Maids, large parties with beer and cocaine, college educations, houses, as well as family clout and community status is what the addiction to heroin and deaths of Americans, many of them kids, purchases for illegal aliens from Xalisco, Mexico. The leaders of the drug trade made a lot of (tax-free) money.  But for those delivery drivers, after the money was spent, the dream of perhaps creating a small business not achieved, their neighbors no longer so impressed, they went back over the porous border yet again to poison more American kids.

So while we are, as a society, focused on national politics we ignore the real and solvable problems that are in our neighborhoods and communities.  We give safe harbor and free health care to illegal aliens driving the non-descript car making heroin deliveries.  We make excuses for illegal aliens who we are told are here to make a better life.  They are.  But not just at the cost of not paying taxes on the millions they make through drug sales, but the cost of the deaths of thousands of children – some estimate 130 per day. ( )

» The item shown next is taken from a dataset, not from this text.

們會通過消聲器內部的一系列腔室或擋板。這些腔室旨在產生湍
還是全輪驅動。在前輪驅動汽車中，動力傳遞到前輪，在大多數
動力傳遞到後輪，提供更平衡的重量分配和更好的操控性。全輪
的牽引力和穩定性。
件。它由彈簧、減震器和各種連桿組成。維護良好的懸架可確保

We are inundated with TDS and Fake News and as a result fail to look at the problems that are facing us in our state or in our towns.  Washington, DC does not know where the drug traffickers are in rural Iowa but Iowans know and can enforce laws to work with stop the flow of advantages to drug traffickers and keep our precious resource of children – our future – safe.

Instead we are driven by events that don’t happen next door but far away which have little effect on our daily lives compared to the local politics which create illegal alien sanctuary cities, ignore drug traffickers and other illegal activities, and quietly change local laws at under-attended city council meetings.  Because apart from the unrest and focus at the border, the crisis is illegal aliens are selling drugs, having DUIs and committing murders, not at the border but down the street.

When reading Dreamland: The True Tale of America’s Opiate Epidemic you will gain a new and frightening perspective on life in the USA.  Hopefully, this read will spur you to make changes in your own thinking and take action in your community. And remember, conservative values help addicts!